Fresh moves to erect a commemorative statue to one of the country's most famed boxers have hit a brick wall.
Earlier this year, Cork County Council officials rejected proposals for a town centre sculpture in Cobh to remember the harbour town's most famous son.
The council advised the location was "inappropriate" due to a number of other sculptures but women's groups had also indicated they would object on the grounds Doyle had been physically abusive to women.
Known as the 'Gorgeous Gael', Doyle, born in 1913, was also a crooner and one-time Hollywood film star who was a hard drinker and well-known womaniser.
But, despite his celebrity and the money that flowed with it, Doyle ended up a pitiful drunk, dying penniless in London in 1978. Friends in Cork had fundraised to bring his body home and he was buried in Cobh.
Yesterday, a fresh proposal was put before Cobh-Glanmire municipal district council to erect a seating-type sculpture to Doyle at the town's Promenade.

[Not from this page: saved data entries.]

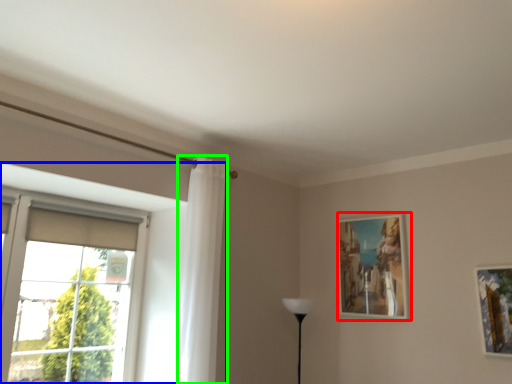
Question: Which object is positioned farthest from picture frame (highlighted by a red box)? Select from window (highlighted by a blue box) and curtain (highlighted by a green box).

Choices:
 (A) window
 (B) curtain

Answer: (A)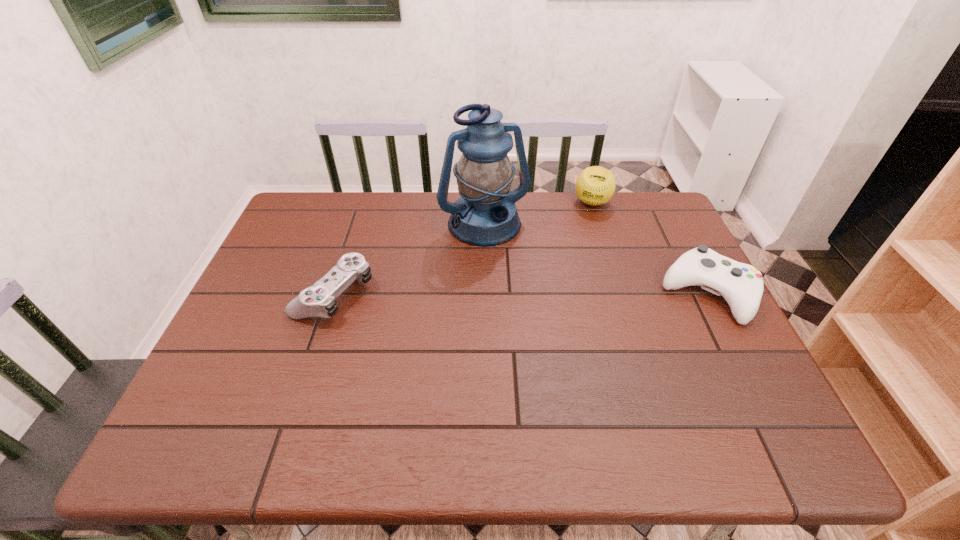
I want to click on vacant area at the left edge, so click(316, 253).

In the image, there is a desktop. Where is `free space at the right edge`? free space at the right edge is located at coordinates (662, 280).

Find the location of a particular element. This screenshot has height=540, width=960. vacant space at the far left corner is located at coordinates (324, 194).

The height and width of the screenshot is (540, 960). Identify the location of free space at the far right corner. (665, 202).

The height and width of the screenshot is (540, 960). Find the location of `vacant area that lies between the tallest object and the left control`. vacant area that lies between the tallest object and the left control is located at coordinates coord(409,260).

Where is `free space between the leftmost object and the softball`? Image resolution: width=960 pixels, height=540 pixels. free space between the leftmost object and the softball is located at coordinates (463, 248).

At what (x,y) coordinates should I click in order to perform the action: click on free spot between the left control and the right control. Please return your answer as a coordinate pair (x, y). This screenshot has height=540, width=960. Looking at the image, I should click on (521, 293).

Where is `free area in between the leftmost object and the rightmost object`? The height and width of the screenshot is (540, 960). free area in between the leftmost object and the rightmost object is located at coordinates (521, 293).

I want to click on vacant space that is in between the lantern and the softball, so click(539, 214).

You are a GUI agent. You are given a task and a screenshot of the screen. Output one action in this format:
    pyautogui.click(x=<x>, y=<y>)
    Task: Click on the free space between the third object from right to left and the right control
    The height and width of the screenshot is (540, 960).
    Given the screenshot: What is the action you would take?
    pyautogui.click(x=596, y=260)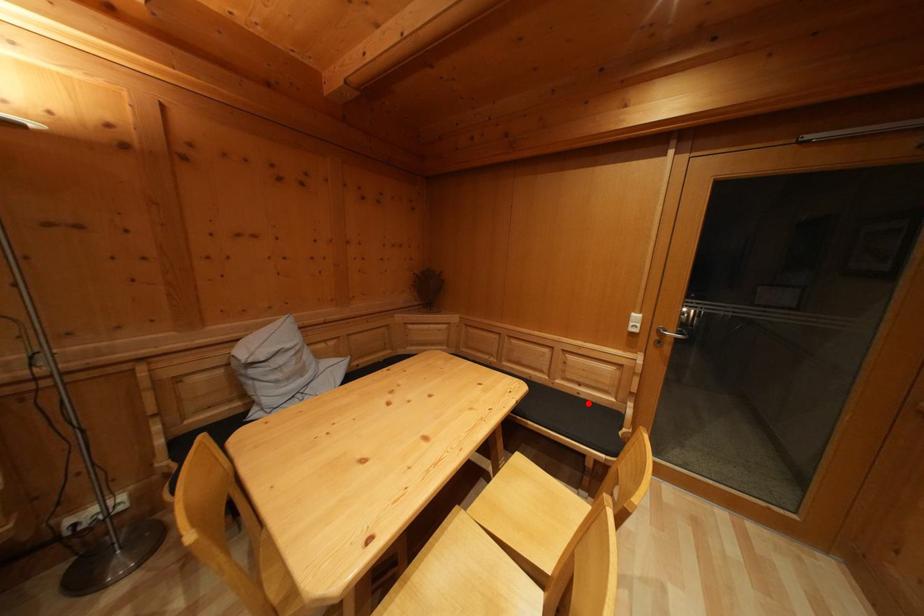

Cllr Diarmaid Ó’Cadhla made the proposal on behalf of a Jack Doyle committee of which he is a member.
But a number of councillors expressed concerns: “I'm uncomfortable with this project,” said Cllr Keohane, who had worked with a group offering counselling to both women and men who were victims of domestic violence.
Cllr Keohane said the allegations of Doyle's alleged violence against women were in the public realm.
“The question is: are we doing the right thing? Are we opening wounds for people who are victims of domestic violence? I'm not saying these allegations are founded or unfounded, but we need to have a discussion about it. I'm expressing people's opinions."
But Cllr Ó’Cadhla, stating the accusations were unfounded, said: “People should be sensitive when family members are still alive. It's caused upset in the Doyle family.”
However, the matter was deferred until costings were provided and council executive staff considered the proposed location.